Die Verteidiger von Mariupol bieten den russischen Angreifern nach den Worten von Bürgermeister Wadym Bojtschenko indes "heroischen Widerstand". In einem Gespräch mit der Agentur Unian berichtete er in der Nacht auf Sonntag von extrem schweren Kämpfen. Er warf den russischen Militärs vor, rücksichtslos gegen alle Bewohner der inzwischen schwer zerstörten Stadt vorzugehen, auch gegen die ethnischen Russen. "Sie hatten nicht den Auftrag, irgendjemanden zu schützen", sagte Bojtschenko. "Ihre Aufgabe ist einfach, die Stadt von der Erdoberfläche auszuradieren, samt Bewohnern." Dies sei schlicht Völkermord, "eine andere Bezeichnung kann es dafür nicht geben".

Über Mariupol wehe aber weiterhin die ukrainische Flagge, es bleibe weiterhin eine ukrainische Stadt. "Und unsere Soldaten tun alles, damit dies auch in Zukunft so bleibt", sagte Bojtschenko. Allerdings seien einige Stadtteile bereits unter russischer Kontrolle. "Die Stadt ist eingekesselt, der Ring zieht sich immer enger." Über die Zukunft der Stadt oder gar deren Befreiung durch ukrainische Truppen von außerhalb wollte sich Bojtschenko nicht äußern. "Selbst der Generalstab der ukrainischen Armee hat darauf sicher keine Antwort", meinte Bojtschenko. "Ich denke, wir müssen Geduld und Kraft haben, die Zeit wird es zeigen."

Zuletzt hatten die Behörden Mariupols die Zahl der Todesopfer unter der Zivilbevölkerung mit 2.187 angegeben. "Ich kann sagen, dass die Zahl inzwischen erheblich höher ist", sagte Bojtschenko, ohne weitere Details zu nennen. Von den ursprünglich 540.000 Einwohnern sei bereits über die Hälfte evakuiert worden. 

Angriffe im Westen der Ukraine

In Lwiw gab es fünf Verletzte bei zwei Raketeneinschlägen am Stadtrand. Bürgermeister Andrij Sadowy sagte, dass der russische Raketenschlag "deutliche Schäden" an der Infrastruktur der Stadt verursacht habe. Wohnhäuser seien nicht getroffen worden. Die Raketen seien von Sewastopol auf der russisch besetzten Halbinsel Krim abgefeuert worden, so Sadowyj.

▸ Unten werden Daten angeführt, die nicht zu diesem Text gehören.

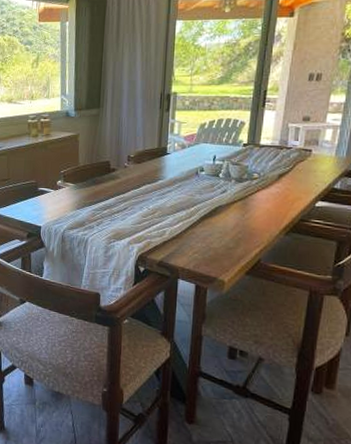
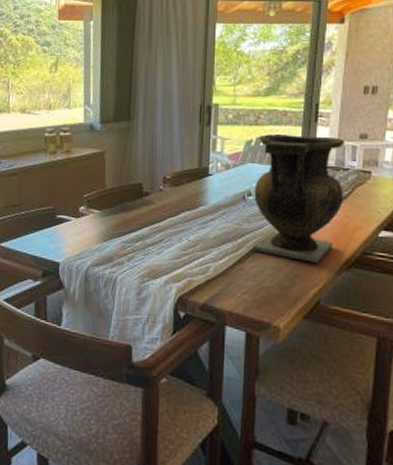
vase: none [203,118,288,228] -> present [253,134,344,263]

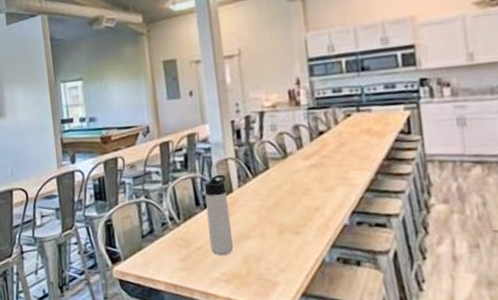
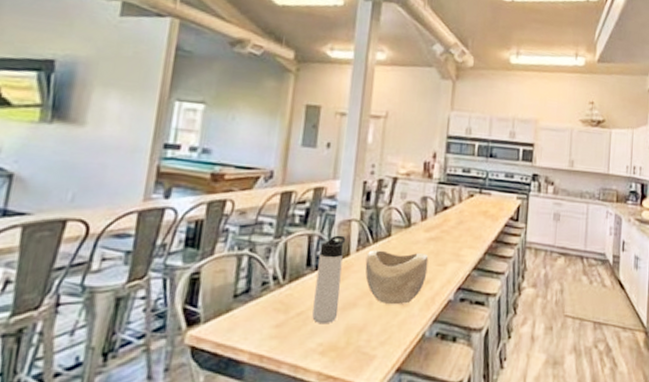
decorative bowl: none [248,181,315,234] -> present [365,250,429,305]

Die Stadt rund 80 Kilometer vor der Grenze zum NATO-Land Polen hat bisher nur wenige Angriffe erlebt. Sie ist aber voller Flüchtlinge aus anderen Teilen der Ukraine. Zugleich ist sie ein wichtiger Umschlagplatz für westliche Hilfsgüter. US-Präsident Joe Biden hatte am Freitag die polnische Seite der Grenze besucht.

Vor dem Angriff auf Lwiw erlangte der Aggressor offenbar die Kontrolle über die Stadt Slawutytsch. Sie hätten das Krankenhaus eingenommen und den Bürgermeister entführt, hieß es am Samstag einer Mitteilung des Gouverneurs der Region Kiew. Russland gab an, bei einem Raketenangriff ein Arsenal mit Waffen und Militärtechnik in der Nähe der Stadt Schytomyr westlich von Kiew zerstört zu haben.